Une fois de plus, mon oeil a été attiré par un titre et une couverture : un titre qui m'évoque l'Italie et ses habitants, une couverture avec un adolescent pensif, un vieillard avachi sur son siège près d'une bouteille d'oxygène et une femme avec un bébé qui passe sous forme d'un nuage de fumée. le cadre est posé, je ne connais pas les auteurs mais ce livre étant un coup de coeur de la bibliothécaire de la médiathèque que je fréquente assidûment, toutes les conditions sont réunies pour que je me lance dans la lecture.
Un père emmène son fils, Roméo, en vacances pendant une semaine chez son grand père, Ottavio, d'origine italienne. Cela ne semble pas plaire au jeune garçon qui ne comprend pas pourquoi son père le largue chez ce grand-père qu'il connait un peu et surnomme le vieux chiant. L'action se passe dans une région minière
De Belgique. Toutes les maisons de briques sont alignées, identiques. L'accueil du grand-père est plus que frais. le décor de la maison est très daté et en plus, Roméo découvre que son grand-père n'a toujours pas la télé.
Les journées d'Ottavio sont rythmées par le travail au jardin et les soins au cochon. C' est un homme bourru qui s'exprime durement.
Il a des problèmes respiratoires et a recours a une bouteille d'oxygène. Ottavio a été mineur et souffre des poumons pour avoir travailler sous terre dans la poussière de charbon. le soir Ottavio a le regard vide, comme tourné vers l'intérieur. Quels sont ces fantômes ou ces images du passé qui semblent le hanter ? Comme dans un nuage de poussière, on peut voir les mineurs près à décembre au fond de la mine, ces mêmes mineurs maniant le marteau piqueur ou des jeunes hommes poussant des wagonnets de charbon ? Mais que représentent cette locomotive et ses wagons ? Quelle est cette lettre sa table de nuit ?
Roméo va rencontrer sa jeune voisine Lucille. En discutant avec elle, il va se rendre compte qu'il ne connait pas grand chose de la vie de son grand-père. Moins que Lucille en tout cas. Il ne savait pas que son grand-père avait fait la guerre avec les allemands au temps de Mussolini.
Alors Roméo va chercher à savoir et va poser des questions à son taciturne de grand-père. Et le vieil homme va accepter de se livrer peu à peu. Roméo va aussi découvrir que son père en sait un peu plus sur l'histoire de son grand-père, son nonno. Roméo et son père découvriront le grand secret d'Ottavio.

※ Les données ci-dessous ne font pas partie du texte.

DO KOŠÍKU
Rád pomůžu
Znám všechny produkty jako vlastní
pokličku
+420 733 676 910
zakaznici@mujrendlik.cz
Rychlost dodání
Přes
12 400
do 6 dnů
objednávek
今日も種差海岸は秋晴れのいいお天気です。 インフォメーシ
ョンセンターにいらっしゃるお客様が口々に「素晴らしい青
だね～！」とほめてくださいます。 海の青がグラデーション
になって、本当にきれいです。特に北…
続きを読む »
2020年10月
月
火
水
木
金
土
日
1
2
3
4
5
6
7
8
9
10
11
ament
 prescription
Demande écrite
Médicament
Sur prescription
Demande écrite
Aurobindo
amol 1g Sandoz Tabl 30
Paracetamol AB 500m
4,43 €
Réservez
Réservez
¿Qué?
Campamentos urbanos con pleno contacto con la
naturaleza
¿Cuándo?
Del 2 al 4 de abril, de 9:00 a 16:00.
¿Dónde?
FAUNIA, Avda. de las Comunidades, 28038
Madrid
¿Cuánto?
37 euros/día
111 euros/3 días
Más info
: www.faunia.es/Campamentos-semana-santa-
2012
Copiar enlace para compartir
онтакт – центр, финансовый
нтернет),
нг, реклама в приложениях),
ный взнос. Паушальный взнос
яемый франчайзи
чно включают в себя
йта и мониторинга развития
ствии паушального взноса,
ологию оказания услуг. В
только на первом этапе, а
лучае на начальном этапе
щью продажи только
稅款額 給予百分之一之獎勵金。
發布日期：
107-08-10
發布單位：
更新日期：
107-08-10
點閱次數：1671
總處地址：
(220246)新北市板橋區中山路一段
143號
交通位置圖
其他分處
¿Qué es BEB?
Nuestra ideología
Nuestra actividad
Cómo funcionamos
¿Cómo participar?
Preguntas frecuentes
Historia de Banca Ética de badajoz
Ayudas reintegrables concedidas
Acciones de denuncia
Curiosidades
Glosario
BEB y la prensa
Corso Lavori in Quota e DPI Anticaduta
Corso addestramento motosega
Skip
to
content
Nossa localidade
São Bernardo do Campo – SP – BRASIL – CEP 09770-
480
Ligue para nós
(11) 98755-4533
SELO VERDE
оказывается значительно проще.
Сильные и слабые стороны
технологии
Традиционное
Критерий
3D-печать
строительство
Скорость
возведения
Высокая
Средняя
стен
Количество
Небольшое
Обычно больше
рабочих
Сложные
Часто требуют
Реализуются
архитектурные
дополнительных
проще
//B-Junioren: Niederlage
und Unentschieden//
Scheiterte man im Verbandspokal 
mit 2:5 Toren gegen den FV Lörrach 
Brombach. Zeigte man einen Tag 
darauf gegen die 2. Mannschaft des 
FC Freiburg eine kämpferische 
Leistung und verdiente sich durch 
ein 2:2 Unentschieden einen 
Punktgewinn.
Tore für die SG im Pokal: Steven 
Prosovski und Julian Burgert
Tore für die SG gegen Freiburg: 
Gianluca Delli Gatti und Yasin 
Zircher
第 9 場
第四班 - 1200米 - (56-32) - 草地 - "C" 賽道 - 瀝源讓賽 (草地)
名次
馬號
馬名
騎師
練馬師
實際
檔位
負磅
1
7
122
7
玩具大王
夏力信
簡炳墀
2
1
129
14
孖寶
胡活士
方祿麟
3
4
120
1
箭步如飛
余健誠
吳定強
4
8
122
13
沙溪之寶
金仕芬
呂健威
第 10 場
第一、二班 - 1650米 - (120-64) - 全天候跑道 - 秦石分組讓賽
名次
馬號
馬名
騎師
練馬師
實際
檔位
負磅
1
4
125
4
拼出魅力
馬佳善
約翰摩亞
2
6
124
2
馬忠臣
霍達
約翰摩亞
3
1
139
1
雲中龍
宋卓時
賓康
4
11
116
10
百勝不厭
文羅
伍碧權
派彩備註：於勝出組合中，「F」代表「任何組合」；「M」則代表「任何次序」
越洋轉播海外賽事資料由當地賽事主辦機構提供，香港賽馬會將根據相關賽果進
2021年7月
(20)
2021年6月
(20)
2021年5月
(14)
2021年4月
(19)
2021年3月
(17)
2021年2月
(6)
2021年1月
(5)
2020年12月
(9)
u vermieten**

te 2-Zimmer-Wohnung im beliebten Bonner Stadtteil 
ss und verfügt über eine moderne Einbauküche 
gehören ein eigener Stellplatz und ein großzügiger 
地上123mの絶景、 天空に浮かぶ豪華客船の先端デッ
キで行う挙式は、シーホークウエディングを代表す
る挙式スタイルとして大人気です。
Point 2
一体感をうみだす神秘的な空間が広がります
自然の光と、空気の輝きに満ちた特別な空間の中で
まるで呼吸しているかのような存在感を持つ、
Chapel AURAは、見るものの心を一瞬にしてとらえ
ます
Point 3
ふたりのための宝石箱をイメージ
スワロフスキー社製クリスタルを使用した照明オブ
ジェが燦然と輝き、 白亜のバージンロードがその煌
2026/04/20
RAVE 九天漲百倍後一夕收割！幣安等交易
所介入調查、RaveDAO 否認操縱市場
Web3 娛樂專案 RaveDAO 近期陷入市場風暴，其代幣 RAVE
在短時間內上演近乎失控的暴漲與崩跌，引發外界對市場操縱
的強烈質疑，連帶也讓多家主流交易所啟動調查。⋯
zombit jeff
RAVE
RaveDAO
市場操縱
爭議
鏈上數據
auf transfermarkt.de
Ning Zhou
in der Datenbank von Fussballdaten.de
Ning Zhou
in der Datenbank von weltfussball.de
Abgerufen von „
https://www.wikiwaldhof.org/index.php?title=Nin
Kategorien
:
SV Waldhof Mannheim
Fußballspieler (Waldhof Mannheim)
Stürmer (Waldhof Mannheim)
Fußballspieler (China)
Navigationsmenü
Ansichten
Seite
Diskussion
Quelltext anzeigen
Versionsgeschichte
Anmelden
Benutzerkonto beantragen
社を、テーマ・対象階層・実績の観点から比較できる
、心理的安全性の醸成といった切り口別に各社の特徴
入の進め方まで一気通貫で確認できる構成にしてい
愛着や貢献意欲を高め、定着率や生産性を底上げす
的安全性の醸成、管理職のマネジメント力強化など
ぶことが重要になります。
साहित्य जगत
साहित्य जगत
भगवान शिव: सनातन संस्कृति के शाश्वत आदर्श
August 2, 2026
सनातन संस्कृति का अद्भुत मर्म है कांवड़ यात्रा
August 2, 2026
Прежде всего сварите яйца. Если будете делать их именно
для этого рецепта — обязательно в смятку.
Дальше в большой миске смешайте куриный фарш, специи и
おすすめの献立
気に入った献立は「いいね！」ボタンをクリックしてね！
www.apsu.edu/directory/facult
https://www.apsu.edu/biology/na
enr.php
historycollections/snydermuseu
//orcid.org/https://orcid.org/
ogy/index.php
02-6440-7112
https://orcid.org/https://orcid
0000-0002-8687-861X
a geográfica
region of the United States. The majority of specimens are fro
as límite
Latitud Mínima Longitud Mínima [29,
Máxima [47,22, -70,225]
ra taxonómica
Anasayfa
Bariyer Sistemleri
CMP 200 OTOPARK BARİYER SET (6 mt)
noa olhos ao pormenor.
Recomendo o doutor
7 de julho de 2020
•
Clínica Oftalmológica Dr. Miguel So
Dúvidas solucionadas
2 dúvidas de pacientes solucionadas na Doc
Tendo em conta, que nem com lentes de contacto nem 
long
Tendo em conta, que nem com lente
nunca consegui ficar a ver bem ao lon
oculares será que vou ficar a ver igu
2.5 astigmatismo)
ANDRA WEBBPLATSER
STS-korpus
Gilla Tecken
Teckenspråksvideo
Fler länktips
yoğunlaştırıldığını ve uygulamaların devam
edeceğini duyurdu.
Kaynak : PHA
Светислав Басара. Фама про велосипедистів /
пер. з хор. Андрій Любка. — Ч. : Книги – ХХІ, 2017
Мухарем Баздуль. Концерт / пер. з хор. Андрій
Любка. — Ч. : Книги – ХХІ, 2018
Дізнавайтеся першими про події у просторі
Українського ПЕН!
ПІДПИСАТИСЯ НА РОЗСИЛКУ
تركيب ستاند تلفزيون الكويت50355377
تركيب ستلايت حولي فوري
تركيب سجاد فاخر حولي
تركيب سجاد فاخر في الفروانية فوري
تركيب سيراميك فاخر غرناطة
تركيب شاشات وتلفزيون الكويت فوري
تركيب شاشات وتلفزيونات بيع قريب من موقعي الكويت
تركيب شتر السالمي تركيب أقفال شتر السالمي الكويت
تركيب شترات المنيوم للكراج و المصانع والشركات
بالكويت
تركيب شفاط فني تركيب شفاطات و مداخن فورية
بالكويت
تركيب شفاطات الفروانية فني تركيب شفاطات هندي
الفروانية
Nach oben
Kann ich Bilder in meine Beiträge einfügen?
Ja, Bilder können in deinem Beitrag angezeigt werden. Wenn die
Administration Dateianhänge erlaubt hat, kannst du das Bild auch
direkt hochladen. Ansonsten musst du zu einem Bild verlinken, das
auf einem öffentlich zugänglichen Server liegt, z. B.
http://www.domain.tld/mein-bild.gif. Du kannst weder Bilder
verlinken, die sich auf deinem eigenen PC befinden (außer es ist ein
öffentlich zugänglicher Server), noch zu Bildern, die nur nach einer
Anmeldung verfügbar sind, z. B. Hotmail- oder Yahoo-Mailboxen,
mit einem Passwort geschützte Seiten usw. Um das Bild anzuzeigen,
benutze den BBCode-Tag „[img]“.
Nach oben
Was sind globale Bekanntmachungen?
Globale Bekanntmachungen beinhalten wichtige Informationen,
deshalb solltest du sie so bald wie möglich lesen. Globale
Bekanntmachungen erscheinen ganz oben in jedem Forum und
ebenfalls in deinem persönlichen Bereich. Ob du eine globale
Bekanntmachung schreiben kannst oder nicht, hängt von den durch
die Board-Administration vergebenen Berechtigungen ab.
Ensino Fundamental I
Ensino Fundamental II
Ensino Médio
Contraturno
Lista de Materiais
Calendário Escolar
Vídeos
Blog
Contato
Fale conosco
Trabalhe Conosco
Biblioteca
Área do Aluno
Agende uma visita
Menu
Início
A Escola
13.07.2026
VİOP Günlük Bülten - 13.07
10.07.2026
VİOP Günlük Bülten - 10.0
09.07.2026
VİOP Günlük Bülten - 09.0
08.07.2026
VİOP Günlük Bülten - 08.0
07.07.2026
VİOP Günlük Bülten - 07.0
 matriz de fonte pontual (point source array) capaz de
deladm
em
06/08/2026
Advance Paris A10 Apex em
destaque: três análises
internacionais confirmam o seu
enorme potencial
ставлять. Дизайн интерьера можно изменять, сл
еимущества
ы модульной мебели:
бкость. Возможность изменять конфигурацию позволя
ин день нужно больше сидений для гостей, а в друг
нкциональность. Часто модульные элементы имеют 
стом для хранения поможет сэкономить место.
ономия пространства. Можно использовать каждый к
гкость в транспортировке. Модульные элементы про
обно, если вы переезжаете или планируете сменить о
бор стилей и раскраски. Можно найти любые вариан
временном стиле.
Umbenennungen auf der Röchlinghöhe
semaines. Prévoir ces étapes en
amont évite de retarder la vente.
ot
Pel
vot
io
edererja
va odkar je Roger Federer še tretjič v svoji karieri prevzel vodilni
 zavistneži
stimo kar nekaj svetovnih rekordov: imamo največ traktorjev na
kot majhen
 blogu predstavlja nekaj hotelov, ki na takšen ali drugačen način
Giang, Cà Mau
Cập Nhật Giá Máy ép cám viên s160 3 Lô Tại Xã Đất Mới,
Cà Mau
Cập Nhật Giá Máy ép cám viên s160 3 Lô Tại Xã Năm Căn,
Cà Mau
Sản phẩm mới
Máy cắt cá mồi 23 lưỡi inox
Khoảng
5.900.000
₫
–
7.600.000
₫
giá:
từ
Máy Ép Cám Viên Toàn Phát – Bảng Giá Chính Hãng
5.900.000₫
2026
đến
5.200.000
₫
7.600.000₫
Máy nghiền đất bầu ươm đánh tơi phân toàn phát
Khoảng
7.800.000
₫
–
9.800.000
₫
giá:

Les deux auteurs nous entraînent dans l'univers des immigrés italiens en Belgique. Après la seconde guerre mondiale, les immigrés sont venus pour travailler à la mine. Ils n'étaient pas forcément bien vus des habitants belges, ils durent avec leurs enfants subir les moqueries, les vexations, les quolibets, les surnoms comme les macaronis ou les ritals.
Thomas Campi et
Vincent Zabus nous plongent dans l'univers des souvenirs des mineurs à travers les souvenirs d'Ottavio. Ils nous montrent un monde où les hommes parlent peu, se révèlent peu, par pudeur, par humilité ou par honte. Ils décrivent des hommes qui acceptent leur destin sans chercher à se rebeller. Ottavio s'est sacrifié pour sa femme et sa famille au détriment de son rêve il a respecté celui de sa femme.
Thomas Campi et
Vincent Zabus décrivent la difficulté à communiquer entre générations et le danger qu'il y a à perdre la mémoire de la famille. Les plus anciens ont parfois beaucoup de pudeur, ils ne se racontent pas. C'est aux jeunes de s'intéresser à eux et à leurs histoire. Les secrets de familles font que, parfois, les plus jeunes ont du mal à comprendre leur histoire, à trouver leurs racines, à conserver leur culture.
Thomas Campi et
Vincent Zabus nous plongent dans les décors du Nord, la couleur brique domine. J'ai adoré le graphisme, la mise en page, le cadrage et le liseré noir autour de cases. J'ai trouvé les scènes d'intérieur et celles d'extérieur très vivantes. le jeu des éclairages renforce les traits des des visages. J'ai beaucoup apprécié l'évocation du passé et des fantômes d'Ottavio, toujours présents mais vus seulement par lui, comme dans un nuage soit de poussière de charbon soit s'échappant de la locomotive.
J'ai aimé la sensibilité des auteurs, le sentiment d'authenticité qui ressort de leur BD tant dans le texte que dans le graphisme.
Cerises sur le gâteau : le cahier en fin de livre qui retrace la genèse de cette création, montre des documents d'époque, montre les différentes formes que ce récit a pu prendre, présente des recherches graphiques sur les personnages et la préface de
Salvatore Adamo qui revient sur sa propre histoire en évoquant son enfance.